----- ENTRIES PROVIDED

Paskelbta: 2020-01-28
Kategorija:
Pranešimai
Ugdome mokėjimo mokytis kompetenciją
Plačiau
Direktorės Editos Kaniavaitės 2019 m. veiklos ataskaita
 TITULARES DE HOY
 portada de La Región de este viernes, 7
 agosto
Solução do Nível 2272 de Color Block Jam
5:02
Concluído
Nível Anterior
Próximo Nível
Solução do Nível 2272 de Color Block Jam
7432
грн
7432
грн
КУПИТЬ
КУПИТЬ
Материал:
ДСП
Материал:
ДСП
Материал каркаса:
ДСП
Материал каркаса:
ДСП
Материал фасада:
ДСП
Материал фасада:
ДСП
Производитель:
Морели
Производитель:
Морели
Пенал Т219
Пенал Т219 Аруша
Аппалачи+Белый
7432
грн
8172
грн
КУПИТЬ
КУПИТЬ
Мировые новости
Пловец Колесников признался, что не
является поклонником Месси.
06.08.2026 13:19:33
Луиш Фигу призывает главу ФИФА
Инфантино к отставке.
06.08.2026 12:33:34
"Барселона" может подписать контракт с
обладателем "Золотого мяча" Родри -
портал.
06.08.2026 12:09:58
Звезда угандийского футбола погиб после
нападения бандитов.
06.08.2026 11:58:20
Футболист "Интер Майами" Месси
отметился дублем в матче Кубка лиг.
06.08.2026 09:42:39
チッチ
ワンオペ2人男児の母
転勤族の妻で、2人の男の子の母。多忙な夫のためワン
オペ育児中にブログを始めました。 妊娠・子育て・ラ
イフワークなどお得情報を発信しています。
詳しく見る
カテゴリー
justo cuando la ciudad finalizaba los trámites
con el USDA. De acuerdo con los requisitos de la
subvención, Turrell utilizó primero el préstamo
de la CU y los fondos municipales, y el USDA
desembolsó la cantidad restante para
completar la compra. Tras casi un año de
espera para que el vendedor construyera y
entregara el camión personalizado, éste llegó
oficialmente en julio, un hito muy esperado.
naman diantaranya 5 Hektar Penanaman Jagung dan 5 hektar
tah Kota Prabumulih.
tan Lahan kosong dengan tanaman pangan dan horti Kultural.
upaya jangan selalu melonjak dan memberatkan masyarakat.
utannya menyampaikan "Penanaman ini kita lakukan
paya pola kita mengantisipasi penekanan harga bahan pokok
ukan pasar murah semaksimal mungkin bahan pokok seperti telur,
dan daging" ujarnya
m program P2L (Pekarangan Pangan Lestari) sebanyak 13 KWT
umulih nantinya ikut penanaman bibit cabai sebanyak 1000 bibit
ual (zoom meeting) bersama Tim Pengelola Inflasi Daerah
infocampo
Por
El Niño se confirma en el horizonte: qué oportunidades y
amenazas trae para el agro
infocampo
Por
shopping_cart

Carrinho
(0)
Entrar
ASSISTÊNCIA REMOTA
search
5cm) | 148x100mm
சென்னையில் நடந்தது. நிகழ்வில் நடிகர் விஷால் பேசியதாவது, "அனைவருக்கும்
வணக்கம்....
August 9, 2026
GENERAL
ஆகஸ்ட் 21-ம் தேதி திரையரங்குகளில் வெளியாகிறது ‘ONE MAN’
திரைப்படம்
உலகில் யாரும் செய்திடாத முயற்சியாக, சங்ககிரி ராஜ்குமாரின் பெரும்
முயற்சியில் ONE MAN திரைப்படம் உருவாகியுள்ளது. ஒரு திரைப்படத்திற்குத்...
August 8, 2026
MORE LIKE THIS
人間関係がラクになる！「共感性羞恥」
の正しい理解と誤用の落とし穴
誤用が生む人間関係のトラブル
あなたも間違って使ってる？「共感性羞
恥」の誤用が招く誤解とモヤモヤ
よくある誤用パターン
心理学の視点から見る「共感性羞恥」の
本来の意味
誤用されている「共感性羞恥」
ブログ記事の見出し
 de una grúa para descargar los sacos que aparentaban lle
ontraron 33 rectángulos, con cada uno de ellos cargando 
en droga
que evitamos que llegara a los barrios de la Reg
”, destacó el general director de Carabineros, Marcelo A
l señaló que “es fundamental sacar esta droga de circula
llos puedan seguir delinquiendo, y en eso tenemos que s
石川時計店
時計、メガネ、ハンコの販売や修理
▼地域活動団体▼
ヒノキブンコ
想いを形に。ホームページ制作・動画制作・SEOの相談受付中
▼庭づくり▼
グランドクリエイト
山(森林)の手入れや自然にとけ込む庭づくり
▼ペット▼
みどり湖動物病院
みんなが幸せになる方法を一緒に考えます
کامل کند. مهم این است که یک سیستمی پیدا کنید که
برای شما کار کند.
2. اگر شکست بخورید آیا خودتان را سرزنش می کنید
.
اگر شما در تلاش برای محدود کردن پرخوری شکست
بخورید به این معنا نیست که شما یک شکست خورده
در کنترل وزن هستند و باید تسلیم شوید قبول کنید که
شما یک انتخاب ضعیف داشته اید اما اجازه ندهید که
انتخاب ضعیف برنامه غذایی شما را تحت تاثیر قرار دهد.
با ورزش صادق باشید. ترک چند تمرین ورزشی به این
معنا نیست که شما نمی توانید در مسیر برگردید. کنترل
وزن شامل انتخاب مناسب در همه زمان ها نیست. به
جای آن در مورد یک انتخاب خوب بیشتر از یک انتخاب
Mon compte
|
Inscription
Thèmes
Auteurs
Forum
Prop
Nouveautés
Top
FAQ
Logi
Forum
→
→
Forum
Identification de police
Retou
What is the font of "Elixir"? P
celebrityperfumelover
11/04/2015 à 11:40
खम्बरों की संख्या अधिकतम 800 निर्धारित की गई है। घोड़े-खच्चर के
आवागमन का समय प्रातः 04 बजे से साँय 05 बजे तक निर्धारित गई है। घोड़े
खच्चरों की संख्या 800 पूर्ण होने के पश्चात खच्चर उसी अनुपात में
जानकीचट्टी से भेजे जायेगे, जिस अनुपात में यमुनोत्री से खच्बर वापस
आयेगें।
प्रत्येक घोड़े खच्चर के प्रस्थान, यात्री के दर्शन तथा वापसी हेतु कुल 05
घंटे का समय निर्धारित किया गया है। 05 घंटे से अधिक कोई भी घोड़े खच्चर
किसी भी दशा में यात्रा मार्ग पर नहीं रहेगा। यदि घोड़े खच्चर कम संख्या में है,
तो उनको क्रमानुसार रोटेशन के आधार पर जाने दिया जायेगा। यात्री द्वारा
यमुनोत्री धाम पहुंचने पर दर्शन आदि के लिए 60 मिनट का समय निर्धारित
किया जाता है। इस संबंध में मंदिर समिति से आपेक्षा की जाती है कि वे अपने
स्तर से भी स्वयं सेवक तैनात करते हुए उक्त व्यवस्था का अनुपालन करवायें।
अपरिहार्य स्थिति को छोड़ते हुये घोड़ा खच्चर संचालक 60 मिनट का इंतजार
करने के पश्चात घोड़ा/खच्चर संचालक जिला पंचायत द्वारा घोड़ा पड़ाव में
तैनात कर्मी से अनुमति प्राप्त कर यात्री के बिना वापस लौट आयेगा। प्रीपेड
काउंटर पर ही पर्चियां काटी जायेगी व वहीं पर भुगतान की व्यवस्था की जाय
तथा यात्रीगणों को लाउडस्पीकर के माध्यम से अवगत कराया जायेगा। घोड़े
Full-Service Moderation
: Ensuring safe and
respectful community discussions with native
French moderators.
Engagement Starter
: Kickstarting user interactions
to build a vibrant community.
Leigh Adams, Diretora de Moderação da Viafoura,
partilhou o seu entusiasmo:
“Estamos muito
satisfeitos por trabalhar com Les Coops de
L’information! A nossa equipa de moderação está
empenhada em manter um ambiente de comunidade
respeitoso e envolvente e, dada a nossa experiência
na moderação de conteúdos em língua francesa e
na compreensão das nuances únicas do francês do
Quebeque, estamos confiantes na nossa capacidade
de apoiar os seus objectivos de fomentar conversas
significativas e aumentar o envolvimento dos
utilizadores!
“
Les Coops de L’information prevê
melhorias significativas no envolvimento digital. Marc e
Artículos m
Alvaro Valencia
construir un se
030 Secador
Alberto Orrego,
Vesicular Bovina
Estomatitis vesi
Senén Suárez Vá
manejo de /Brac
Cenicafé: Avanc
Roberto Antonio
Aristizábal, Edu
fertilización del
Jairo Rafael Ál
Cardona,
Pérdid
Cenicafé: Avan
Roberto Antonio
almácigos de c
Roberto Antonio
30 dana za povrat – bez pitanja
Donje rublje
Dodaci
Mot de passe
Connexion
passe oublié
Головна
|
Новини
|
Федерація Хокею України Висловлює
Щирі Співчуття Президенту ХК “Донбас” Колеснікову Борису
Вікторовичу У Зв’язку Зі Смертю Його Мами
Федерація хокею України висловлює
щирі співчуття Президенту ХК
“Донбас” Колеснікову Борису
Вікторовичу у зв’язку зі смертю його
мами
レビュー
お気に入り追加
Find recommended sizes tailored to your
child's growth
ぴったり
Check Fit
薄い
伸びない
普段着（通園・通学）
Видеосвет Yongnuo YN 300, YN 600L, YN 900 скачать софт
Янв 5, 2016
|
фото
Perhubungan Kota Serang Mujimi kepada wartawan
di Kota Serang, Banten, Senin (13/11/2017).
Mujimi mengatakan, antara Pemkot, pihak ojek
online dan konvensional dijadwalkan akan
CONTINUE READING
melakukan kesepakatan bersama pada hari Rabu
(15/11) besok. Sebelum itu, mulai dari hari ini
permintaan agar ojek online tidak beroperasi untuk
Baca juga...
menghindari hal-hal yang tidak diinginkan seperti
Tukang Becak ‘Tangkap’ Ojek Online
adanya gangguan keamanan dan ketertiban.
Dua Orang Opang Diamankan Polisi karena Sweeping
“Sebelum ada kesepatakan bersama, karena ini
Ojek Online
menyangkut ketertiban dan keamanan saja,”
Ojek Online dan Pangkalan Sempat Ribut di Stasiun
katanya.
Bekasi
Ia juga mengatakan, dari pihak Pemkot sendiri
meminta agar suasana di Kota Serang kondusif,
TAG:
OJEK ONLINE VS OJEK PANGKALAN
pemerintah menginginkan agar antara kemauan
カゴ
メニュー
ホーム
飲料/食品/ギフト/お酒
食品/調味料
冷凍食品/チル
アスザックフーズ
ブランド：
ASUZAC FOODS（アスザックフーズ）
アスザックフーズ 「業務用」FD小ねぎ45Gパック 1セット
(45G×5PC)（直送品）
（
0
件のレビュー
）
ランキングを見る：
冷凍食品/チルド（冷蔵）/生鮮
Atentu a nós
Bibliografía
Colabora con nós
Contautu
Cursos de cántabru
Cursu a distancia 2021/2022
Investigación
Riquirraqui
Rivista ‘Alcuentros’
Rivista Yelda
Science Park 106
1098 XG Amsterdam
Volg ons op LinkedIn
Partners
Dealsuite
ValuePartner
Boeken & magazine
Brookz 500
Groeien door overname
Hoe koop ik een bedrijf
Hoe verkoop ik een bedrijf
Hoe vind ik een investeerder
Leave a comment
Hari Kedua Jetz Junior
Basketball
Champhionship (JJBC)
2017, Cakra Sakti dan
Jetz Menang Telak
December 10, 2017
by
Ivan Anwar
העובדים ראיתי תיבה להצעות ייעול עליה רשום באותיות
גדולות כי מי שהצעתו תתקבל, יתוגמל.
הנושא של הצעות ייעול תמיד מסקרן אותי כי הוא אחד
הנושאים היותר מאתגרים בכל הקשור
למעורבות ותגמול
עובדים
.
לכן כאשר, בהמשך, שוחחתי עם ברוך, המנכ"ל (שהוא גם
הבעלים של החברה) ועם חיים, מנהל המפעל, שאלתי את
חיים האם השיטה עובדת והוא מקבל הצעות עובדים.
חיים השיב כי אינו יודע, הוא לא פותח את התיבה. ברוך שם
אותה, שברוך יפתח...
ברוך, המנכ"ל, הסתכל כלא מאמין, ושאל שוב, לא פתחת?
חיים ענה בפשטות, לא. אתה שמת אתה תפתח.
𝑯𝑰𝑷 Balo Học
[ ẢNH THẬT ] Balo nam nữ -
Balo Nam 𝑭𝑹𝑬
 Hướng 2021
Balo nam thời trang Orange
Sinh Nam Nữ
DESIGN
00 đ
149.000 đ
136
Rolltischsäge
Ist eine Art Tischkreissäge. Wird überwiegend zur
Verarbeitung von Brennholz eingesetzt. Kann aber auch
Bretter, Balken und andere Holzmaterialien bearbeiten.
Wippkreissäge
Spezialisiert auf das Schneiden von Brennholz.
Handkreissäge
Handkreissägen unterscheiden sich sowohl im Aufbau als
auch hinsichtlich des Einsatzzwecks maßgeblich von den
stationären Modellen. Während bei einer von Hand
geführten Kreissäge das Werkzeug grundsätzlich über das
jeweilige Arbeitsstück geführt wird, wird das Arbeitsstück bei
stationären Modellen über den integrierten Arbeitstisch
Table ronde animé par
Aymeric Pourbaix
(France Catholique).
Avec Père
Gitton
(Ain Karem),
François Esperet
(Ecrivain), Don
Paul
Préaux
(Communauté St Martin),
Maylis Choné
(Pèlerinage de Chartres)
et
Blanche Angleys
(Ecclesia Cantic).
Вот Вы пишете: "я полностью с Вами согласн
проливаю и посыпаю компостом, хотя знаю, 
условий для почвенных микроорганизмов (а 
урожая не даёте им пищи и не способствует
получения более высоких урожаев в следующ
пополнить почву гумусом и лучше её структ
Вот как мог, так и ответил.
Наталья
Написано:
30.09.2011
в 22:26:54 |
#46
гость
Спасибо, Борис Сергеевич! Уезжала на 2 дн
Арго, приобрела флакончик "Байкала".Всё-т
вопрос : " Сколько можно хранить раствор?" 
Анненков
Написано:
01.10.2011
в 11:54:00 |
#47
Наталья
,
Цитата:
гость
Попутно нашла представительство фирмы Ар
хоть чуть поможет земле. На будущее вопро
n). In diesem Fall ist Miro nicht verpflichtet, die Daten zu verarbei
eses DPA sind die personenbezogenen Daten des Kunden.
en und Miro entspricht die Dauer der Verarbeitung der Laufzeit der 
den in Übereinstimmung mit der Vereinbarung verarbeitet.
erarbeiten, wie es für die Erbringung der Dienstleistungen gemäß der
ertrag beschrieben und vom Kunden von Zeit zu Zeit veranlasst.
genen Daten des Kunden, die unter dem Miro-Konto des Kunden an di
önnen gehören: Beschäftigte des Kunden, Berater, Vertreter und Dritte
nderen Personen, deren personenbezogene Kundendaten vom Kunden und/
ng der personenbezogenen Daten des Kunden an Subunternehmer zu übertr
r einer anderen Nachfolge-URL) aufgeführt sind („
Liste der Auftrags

----------

Starting at the first line of the records above, please copy every line exactly through the line containing "desembolsó la cantidad restante para", and stop there.

Paskelbta: 2020-01-28
Kategorija:
Pranešimai
Ugdome mokėjimo mokytis kompetenciją
Plačiau
Direktorės Editos Kaniavaitės 2019 m. veiklos ataskaita
 TITULARES DE HOY
 portada de La Región de este viernes, 7
 agosto
Solução do Nível 2272 de Color Block Jam
5:02
Concluído
Nível Anterior
Próximo Nível
Solução do Nível 2272 de Color Block Jam
7432
грн
7432
грн
КУПИТЬ
КУПИТЬ
Материал:
ДСП
Материал:
ДСП
Материал каркаса:
ДСП
Материал каркаса:
ДСП
Материал фасада:
ДСП
Материал фасада:
ДСП
Производитель:
Морели
Производитель:
Морели
Пенал Т219
Пенал Т219 Аруша
Аппалачи+Белый
7432
грн
8172
грн
КУПИТЬ
КУПИТЬ
Мировые новости
Пловец Колесников признался, что не
является поклонником Месси.
06.08.2026 13:19:33
Луиш Фигу призывает главу ФИФА
Инфантино к отставке.
06.08.2026 12:33:34
"Барселона" может подписать контракт с
обладателем "Золотого мяча" Родри -
портал.
06.08.2026 12:09:58
Звезда угандийского футбола погиб после
нападения бандитов.
06.08.2026 11:58:20
Футболист "Интер Майами" Месси
отметился дублем в матче Кубка лиг.
06.08.2026 09:42:39
チッチ
ワンオペ2人男児の母
転勤族の妻で、2人の男の子の母。多忙な夫のためワン
オペ育児中にブログを始めました。 妊娠・子育て・ラ
イフワークなどお得情報を発信しています。
詳しく見る
カテゴリー
justo cuando la ciudad finalizaba los trámites
con el USDA. De acuerdo con los requisitos de la
subvención, Turrell utilizó primero el préstamo
de la CU y los fondos municipales, y el USDA
desembolsó la cantidad restante para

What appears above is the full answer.